WASHINGTON – Students are getting a new weapon to fight back against bullies: their cellphones.

A leading education technology company Wednesday announced it will give schools a free and confidential way for students to tell school officials via text that they are being bullied or are witnessing bullying. Blackboard’s TipTxt program could change the school climate — or reveal just how pervasive student-on-student harassment has become.

“Kids have cellphones. They have mobile devices,” said Blackboard chief executive officer Jay Bhatt, whose 9-year-old daughter is already sending digital messages to her friends. “They’re constantly interacting with their mobile devices.”

Blackboard, which provides products to more than half of the nation’s schools, will offer the service for free starting immediately. Texts sent through the confidential program will be routed to school officials, who then will determine how to investigate.

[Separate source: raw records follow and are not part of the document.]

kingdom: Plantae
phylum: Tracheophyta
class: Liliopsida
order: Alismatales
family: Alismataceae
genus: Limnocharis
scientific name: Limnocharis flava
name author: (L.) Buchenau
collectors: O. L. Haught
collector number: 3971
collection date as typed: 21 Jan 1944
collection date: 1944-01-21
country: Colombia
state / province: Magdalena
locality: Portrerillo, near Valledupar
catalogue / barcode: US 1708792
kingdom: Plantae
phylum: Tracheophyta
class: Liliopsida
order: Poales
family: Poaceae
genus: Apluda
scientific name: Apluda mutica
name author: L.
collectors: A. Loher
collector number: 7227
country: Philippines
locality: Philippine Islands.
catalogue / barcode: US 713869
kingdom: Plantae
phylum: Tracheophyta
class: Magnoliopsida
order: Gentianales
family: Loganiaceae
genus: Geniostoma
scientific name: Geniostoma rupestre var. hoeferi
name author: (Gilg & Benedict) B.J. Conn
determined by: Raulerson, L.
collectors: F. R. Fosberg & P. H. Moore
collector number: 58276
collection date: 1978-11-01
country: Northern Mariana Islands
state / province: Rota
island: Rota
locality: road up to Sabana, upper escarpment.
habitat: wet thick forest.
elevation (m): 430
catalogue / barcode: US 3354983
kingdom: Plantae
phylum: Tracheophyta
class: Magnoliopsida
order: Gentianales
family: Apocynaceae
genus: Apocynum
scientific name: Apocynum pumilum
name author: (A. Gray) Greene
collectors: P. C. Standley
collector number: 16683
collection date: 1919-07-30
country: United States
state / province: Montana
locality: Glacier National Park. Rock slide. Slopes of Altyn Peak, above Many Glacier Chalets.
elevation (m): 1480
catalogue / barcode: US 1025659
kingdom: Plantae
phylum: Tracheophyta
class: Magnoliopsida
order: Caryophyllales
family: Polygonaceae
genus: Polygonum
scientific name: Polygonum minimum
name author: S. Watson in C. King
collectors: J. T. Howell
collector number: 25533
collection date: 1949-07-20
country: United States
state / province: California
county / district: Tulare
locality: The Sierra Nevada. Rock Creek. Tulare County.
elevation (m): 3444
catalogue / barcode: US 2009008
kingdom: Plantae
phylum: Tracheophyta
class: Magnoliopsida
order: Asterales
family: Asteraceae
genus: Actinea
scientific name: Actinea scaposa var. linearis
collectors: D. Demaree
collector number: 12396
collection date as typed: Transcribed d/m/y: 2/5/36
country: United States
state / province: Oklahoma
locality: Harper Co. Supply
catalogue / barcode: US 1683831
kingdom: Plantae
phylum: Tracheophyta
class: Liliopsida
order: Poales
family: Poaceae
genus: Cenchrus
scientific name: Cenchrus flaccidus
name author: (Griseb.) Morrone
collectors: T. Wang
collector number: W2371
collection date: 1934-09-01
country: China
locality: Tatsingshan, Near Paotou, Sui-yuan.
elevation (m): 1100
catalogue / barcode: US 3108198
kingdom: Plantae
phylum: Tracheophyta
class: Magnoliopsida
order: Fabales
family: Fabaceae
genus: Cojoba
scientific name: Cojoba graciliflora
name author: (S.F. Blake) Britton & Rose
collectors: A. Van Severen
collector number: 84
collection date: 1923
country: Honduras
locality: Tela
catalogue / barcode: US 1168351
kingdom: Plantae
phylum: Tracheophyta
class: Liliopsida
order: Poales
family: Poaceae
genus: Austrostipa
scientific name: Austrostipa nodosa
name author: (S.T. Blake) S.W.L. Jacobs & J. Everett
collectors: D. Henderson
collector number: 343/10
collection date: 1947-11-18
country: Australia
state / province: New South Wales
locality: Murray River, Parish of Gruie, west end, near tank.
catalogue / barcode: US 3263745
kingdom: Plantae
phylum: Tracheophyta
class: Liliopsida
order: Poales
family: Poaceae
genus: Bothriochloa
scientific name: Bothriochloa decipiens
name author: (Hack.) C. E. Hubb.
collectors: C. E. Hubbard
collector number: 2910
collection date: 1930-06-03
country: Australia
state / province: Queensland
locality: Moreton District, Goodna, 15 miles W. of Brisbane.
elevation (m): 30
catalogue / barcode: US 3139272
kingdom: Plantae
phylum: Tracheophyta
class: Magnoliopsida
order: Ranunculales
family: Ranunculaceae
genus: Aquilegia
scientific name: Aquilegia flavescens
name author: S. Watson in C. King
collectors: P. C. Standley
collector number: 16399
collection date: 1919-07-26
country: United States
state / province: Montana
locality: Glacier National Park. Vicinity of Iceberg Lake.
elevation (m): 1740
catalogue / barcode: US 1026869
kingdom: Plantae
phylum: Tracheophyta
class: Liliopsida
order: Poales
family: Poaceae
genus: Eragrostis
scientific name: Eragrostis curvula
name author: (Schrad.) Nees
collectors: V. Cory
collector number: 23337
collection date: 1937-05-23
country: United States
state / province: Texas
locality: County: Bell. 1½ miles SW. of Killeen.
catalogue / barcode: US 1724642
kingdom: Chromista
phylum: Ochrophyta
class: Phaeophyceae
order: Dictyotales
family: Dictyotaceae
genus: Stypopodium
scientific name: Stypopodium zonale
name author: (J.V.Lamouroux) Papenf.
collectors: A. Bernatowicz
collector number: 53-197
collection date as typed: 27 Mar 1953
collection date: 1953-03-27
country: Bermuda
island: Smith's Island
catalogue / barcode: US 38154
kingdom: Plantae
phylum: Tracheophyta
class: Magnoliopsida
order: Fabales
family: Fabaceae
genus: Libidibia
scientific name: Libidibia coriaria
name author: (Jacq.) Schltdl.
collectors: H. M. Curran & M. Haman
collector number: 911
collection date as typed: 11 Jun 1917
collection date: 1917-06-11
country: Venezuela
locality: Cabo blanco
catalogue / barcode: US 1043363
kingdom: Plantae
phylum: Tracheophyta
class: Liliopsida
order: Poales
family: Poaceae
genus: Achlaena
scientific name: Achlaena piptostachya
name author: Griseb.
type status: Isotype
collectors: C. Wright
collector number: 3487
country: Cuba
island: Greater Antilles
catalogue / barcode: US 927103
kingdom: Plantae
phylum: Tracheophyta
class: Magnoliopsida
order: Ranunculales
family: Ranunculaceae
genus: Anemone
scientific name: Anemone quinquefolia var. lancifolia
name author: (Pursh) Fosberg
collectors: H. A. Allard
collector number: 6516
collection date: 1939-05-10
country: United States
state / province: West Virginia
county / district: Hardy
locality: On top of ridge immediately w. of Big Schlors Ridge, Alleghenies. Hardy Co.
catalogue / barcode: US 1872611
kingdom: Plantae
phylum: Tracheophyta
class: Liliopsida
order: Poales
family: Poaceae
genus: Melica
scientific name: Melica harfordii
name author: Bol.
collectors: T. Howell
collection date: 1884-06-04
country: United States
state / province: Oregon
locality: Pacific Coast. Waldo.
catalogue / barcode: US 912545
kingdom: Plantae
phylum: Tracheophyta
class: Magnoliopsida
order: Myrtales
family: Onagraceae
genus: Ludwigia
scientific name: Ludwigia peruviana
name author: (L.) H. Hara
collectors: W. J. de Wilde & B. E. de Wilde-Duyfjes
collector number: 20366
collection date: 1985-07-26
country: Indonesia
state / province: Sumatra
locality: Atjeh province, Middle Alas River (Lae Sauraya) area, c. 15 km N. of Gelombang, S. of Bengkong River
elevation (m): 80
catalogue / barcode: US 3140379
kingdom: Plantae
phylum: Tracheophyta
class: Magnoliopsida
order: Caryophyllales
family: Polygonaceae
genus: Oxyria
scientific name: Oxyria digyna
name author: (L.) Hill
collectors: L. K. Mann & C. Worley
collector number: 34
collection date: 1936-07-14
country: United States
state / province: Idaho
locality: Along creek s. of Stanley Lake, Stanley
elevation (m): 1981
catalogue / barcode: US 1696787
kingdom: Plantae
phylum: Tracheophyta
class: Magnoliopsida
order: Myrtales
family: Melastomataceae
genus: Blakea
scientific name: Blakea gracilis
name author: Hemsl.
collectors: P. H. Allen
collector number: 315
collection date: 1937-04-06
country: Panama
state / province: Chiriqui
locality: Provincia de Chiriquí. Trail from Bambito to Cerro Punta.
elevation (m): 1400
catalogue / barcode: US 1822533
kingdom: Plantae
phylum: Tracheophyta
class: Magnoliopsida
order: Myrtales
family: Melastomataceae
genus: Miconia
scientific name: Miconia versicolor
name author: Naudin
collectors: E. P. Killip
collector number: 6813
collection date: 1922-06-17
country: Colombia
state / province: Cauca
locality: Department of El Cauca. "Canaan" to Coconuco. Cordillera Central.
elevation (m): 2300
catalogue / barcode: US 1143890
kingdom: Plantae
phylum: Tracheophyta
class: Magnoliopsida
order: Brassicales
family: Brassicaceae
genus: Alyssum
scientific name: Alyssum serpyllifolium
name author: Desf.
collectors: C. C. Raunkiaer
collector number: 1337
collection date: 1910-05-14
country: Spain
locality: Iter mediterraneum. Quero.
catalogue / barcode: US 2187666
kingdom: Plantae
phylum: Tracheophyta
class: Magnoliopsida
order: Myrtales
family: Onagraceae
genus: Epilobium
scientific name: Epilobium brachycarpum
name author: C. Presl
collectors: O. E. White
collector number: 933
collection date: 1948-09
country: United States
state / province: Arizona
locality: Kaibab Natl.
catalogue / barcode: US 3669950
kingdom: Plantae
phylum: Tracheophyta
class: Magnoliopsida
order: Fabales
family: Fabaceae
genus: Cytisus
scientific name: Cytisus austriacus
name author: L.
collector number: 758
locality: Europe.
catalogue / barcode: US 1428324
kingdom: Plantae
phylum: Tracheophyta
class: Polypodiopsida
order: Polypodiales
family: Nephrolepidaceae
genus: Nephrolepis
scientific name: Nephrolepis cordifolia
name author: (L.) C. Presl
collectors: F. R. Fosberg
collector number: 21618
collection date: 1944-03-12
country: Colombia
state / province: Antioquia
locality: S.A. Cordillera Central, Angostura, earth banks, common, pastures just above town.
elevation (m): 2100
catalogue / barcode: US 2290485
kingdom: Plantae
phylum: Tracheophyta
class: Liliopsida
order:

“Things always came (by) word of mouth or in the line coming back from the playground. That whisper down the lane has always occurred,” said Thomas Murray, a former principal who now is director of technology and cyber education at Quakertown Community School District in suburban Allentown, Pa. “We want students to do what’s right. This is another avenue we can tap into.”

The company has tested the system in a handful of schools. Given the company’s reach — 31,000 school districts already use Blackboard products to allow administrators to keep track of student records — it could be an easy sell. Schools use Blackboard services to let students know when classes are canceled because of weather.

Bullying takes many forms, from face-to-face confrontation to online harassment. Schools have tried to combat such practices, but it’s a challenge for educators who cannot be everywhere or face more tangible problems, such as truancy or fistfights.

“It’s a huge problem, it’s got big consequences,” Bhatt said in an interview. “One in three young people have experienced bullying.”